_About this task:_
From the first line of the material through the line containing "right knee: (211, 328)", restate everything word for word and nothing more.

_Supplied records:_
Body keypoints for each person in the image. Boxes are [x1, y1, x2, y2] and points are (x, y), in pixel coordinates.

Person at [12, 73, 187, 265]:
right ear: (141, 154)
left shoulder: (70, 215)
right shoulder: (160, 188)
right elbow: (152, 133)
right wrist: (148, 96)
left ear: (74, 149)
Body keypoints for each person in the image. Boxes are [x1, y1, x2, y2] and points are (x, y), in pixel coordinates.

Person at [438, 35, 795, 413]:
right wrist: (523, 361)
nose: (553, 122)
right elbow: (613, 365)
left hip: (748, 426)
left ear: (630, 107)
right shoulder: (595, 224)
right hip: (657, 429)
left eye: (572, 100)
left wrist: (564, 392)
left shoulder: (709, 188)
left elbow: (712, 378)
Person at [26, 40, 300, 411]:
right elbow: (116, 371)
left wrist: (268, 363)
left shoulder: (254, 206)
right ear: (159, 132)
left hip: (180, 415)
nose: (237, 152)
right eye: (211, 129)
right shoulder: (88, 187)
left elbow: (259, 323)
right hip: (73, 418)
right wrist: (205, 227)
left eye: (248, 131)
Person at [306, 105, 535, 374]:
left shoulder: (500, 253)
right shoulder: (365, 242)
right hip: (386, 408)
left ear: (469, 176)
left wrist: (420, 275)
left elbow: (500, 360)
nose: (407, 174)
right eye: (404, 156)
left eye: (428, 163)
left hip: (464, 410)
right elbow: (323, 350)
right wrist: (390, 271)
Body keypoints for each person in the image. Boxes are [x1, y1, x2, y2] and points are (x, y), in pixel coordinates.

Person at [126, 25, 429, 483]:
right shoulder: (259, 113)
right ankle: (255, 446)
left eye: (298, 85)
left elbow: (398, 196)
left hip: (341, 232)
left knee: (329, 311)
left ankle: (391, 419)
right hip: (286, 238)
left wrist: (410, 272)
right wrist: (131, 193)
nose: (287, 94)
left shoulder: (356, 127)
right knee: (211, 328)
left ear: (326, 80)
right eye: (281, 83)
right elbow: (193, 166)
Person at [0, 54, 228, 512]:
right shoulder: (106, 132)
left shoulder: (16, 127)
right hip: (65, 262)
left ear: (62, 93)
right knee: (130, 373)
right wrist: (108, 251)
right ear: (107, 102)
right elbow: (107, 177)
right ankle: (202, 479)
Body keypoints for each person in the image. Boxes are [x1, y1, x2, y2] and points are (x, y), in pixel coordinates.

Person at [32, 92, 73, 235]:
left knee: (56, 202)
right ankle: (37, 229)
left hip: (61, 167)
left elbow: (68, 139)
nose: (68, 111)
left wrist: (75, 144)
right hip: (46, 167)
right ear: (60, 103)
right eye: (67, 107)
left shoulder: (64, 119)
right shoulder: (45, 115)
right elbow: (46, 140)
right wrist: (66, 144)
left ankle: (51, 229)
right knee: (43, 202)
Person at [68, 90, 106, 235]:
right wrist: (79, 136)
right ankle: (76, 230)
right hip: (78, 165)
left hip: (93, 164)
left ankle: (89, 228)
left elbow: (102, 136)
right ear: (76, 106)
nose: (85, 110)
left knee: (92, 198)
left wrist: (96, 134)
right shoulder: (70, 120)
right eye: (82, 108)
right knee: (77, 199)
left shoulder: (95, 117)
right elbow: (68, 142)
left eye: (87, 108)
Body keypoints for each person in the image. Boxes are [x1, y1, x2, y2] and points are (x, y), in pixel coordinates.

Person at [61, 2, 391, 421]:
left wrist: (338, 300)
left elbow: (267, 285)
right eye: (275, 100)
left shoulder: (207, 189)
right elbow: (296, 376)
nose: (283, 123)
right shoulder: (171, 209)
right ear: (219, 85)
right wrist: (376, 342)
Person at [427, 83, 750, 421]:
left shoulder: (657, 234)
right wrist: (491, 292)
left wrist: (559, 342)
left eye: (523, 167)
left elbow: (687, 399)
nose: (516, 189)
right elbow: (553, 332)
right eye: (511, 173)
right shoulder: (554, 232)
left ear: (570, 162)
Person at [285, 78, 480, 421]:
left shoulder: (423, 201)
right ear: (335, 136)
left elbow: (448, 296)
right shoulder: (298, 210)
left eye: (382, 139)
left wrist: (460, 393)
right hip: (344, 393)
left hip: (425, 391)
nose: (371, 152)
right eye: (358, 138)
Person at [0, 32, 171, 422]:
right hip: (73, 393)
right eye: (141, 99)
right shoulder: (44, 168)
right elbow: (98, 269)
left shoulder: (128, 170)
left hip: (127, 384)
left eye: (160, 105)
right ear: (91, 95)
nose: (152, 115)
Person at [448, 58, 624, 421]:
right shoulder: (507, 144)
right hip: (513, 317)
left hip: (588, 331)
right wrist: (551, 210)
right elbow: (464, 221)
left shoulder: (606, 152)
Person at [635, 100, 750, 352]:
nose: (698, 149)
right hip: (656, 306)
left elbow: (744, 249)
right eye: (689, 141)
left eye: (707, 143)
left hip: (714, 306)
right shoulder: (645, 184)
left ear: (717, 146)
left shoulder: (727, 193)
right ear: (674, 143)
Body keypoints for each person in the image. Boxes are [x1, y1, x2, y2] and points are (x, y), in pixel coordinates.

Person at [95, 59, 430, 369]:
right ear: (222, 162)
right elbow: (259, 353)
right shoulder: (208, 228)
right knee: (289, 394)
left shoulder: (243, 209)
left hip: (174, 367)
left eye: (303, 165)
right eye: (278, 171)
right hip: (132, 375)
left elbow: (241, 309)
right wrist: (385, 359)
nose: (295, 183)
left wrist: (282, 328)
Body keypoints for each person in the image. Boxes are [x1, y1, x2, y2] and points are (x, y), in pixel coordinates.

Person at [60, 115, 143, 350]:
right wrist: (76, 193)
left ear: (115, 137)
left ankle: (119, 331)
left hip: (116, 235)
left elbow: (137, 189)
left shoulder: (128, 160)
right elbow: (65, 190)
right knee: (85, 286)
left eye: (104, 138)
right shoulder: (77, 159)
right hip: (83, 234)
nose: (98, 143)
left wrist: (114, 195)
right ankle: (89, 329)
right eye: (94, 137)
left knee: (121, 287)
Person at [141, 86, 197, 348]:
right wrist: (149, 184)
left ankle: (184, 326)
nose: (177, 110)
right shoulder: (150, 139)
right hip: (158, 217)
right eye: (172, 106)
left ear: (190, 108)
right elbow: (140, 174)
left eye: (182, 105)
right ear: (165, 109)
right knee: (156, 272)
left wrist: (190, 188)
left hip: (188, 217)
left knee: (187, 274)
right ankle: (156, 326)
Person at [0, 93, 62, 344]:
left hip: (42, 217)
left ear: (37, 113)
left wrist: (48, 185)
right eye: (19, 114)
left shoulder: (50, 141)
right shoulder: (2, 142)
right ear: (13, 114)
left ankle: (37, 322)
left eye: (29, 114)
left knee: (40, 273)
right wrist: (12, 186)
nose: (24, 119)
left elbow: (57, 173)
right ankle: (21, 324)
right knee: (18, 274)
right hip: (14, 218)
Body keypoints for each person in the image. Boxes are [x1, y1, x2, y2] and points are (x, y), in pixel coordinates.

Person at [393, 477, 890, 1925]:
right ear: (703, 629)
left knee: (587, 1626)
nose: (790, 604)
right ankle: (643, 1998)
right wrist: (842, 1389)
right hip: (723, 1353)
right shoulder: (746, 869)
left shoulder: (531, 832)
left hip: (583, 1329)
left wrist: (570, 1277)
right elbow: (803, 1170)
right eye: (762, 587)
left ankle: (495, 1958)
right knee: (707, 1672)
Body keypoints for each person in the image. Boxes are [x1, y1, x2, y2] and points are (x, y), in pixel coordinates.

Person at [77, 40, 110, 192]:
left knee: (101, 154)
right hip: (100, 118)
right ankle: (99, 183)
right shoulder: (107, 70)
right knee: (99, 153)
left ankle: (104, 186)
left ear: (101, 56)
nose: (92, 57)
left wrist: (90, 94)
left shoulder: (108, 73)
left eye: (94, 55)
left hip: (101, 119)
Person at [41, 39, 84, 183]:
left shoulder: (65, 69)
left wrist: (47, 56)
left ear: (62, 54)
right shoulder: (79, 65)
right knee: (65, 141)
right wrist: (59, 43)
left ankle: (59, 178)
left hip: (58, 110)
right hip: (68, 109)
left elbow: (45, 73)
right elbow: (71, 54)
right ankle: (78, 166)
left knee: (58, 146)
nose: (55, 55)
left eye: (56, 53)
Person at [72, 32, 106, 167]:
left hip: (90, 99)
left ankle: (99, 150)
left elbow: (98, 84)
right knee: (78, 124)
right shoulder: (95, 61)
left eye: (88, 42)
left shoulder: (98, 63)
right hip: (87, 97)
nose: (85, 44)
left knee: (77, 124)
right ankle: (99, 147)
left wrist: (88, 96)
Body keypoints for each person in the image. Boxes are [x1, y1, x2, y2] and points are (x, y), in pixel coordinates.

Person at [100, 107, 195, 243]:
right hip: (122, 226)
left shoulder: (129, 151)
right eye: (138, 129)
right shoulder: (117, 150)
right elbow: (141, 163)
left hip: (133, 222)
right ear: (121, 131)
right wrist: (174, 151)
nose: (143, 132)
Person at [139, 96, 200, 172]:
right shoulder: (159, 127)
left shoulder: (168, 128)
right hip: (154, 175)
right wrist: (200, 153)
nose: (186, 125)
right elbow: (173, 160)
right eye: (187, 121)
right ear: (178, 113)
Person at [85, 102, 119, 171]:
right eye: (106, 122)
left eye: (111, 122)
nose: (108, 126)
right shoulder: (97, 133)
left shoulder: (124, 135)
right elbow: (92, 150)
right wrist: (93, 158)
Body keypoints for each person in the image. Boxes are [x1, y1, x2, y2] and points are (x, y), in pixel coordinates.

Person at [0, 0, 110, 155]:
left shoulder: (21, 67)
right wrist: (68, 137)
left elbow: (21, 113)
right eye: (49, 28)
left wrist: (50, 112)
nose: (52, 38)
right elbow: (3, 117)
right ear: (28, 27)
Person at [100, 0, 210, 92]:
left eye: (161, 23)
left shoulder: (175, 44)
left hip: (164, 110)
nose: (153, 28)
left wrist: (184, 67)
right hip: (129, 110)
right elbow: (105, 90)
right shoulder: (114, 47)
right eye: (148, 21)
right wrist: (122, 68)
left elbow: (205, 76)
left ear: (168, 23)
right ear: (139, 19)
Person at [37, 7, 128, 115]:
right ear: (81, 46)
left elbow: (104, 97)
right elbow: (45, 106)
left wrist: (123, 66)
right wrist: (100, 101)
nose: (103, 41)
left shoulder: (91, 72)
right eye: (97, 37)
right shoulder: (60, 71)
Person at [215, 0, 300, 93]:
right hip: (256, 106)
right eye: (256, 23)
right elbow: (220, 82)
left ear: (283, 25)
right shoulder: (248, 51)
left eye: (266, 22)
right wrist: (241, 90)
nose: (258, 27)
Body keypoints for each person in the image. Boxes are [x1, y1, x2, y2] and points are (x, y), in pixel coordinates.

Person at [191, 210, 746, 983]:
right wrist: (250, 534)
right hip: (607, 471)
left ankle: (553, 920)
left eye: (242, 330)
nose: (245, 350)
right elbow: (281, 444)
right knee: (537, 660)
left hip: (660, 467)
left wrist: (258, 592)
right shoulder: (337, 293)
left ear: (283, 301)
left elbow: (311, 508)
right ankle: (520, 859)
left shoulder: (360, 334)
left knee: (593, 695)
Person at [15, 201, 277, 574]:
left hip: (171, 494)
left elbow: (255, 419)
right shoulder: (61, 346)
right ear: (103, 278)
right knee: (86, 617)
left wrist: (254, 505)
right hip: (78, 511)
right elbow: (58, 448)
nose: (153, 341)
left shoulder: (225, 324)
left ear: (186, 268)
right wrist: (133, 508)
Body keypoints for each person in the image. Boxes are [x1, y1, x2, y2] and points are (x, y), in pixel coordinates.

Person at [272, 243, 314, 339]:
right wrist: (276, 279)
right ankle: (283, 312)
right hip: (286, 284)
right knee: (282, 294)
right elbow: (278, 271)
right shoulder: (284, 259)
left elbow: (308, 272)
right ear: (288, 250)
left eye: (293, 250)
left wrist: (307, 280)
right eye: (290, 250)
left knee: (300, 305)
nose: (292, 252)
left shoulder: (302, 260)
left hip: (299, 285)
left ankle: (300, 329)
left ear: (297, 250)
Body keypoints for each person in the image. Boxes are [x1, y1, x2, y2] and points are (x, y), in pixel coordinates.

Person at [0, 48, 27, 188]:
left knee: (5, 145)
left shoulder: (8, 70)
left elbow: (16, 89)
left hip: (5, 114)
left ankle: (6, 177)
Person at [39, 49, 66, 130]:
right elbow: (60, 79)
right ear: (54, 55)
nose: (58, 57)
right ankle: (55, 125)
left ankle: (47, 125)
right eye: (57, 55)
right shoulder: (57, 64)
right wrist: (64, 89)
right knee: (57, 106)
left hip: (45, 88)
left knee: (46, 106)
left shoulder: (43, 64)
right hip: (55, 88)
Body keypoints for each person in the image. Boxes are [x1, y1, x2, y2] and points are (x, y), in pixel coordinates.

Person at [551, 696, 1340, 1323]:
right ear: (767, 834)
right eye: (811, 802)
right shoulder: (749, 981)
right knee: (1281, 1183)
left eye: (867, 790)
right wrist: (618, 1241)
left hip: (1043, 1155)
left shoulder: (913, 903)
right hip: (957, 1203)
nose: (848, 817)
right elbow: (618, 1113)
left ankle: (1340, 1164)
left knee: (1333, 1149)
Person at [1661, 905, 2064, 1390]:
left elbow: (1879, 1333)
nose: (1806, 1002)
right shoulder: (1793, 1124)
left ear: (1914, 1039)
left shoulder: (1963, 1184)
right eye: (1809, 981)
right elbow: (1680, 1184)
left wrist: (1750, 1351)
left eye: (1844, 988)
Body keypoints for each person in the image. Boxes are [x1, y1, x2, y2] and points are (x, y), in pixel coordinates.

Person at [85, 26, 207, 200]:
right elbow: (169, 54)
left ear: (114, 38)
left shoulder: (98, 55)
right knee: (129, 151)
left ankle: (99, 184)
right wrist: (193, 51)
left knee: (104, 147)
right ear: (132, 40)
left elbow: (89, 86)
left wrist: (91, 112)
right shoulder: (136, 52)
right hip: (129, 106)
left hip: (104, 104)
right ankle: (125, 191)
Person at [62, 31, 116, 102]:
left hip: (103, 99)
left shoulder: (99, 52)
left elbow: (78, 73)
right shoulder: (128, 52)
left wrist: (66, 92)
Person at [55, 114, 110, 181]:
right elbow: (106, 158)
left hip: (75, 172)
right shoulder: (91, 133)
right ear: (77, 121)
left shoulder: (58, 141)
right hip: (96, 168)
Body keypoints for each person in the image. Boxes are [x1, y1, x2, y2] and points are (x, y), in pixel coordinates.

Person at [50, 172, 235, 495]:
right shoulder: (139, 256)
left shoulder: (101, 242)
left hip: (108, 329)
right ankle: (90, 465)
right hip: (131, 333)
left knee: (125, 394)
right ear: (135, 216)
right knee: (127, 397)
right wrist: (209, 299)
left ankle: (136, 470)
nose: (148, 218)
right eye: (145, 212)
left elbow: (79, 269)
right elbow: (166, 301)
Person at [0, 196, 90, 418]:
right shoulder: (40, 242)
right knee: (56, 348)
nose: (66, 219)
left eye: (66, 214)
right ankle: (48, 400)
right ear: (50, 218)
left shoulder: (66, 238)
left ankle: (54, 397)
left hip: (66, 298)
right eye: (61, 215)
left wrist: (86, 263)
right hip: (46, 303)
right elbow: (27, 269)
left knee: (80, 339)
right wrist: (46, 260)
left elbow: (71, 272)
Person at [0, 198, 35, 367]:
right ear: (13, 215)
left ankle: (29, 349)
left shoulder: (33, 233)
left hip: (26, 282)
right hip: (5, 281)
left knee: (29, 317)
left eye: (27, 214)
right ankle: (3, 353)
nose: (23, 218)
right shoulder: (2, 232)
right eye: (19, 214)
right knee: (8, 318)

_Completed exercise:_
Body keypoints for each person in the image. Boxes are [x1, y1, x2, y2] and points are (x, y), in pixel coordinates.

Person at [12, 73, 187, 265]:
right ear: (141, 154)
left shoulder: (70, 215)
right shoulder: (160, 188)
right elbow: (152, 133)
right wrist: (148, 96)
left ear: (74, 149)
Body keypoints for each person in the image. Boxes are [x1, y1, x2, y2] and points are (x, y), in pixel coordinates.

Person at [438, 35, 795, 413]:
right wrist: (523, 361)
nose: (553, 122)
right elbow: (613, 365)
left hip: (748, 426)
left ear: (630, 107)
right shoulder: (595, 224)
right hip: (657, 429)
left eye: (572, 100)
left wrist: (564, 392)
left shoulder: (709, 188)
left elbow: (712, 378)
Person at [26, 40, 300, 411]:
right elbow: (116, 371)
left wrist: (268, 363)
left shoulder: (254, 206)
right ear: (159, 132)
left hip: (180, 415)
nose: (237, 152)
right eye: (211, 129)
right shoulder: (88, 187)
left elbow: (259, 323)
right hip: (73, 418)
right wrist: (205, 227)
left eye: (248, 131)
Person at [306, 105, 535, 374]:
left shoulder: (500, 253)
right shoulder: (365, 242)
right hip: (386, 408)
left ear: (469, 176)
left wrist: (420, 275)
left elbow: (500, 360)
nose: (407, 174)
right eye: (404, 156)
left eye: (428, 163)
left hip: (464, 410)
right elbow: (323, 350)
right wrist: (390, 271)
Body keypoints for each person in the image. Boxes are [x1, y1, x2, y2] and points are (x, y), in pixel coordinates.

Person at [126, 25, 429, 483]:
right shoulder: (259, 113)
right ankle: (255, 446)
left eye: (298, 85)
left elbow: (398, 196)
left hip: (341, 232)
left knee: (329, 311)
left ankle: (391, 419)
right hip: (286, 238)
left wrist: (410, 272)
right wrist: (131, 193)
nose: (287, 94)
left shoulder: (356, 127)
right knee: (211, 328)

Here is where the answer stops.